Problem statement:
Here are the records. Print them all exactly.

:: Supplied information

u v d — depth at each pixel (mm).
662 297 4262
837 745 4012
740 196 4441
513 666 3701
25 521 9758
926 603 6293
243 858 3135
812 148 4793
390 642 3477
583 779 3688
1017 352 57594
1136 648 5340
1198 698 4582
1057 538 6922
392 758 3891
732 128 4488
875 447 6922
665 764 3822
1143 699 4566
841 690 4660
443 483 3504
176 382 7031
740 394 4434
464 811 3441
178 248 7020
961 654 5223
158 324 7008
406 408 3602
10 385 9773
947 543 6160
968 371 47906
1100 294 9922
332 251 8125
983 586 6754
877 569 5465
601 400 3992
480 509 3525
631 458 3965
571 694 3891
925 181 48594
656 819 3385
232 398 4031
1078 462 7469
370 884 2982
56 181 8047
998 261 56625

::::

The answer:
u v d — depth at each pixel (mm).
662 297 4262
837 745 4012
740 196 4441
513 666 3701
25 521 9758
926 603 6293
243 858 3135
812 148 4793
390 642 3477
583 779 3688
1017 352 57594
1136 648 5340
1198 698 4582
1057 538 6922
392 758 3891
732 128 4488
875 447 6922
665 764 3822
1143 699 4566
841 690 4660
443 483 3504
176 382 7031
740 394 4434
464 811 3441
178 248 7020
961 654 5223
158 324 7008
406 408 3602
10 385 9773
947 543 6160
968 371 47906
1100 294 9922
332 251 8125
983 586 6754
877 569 5465
601 400 3992
480 509 3525
631 458 3965
571 694 3891
925 181 48594
656 819 3385
232 398 4031
1078 462 7469
370 884 2982
56 181 8047
998 261 56625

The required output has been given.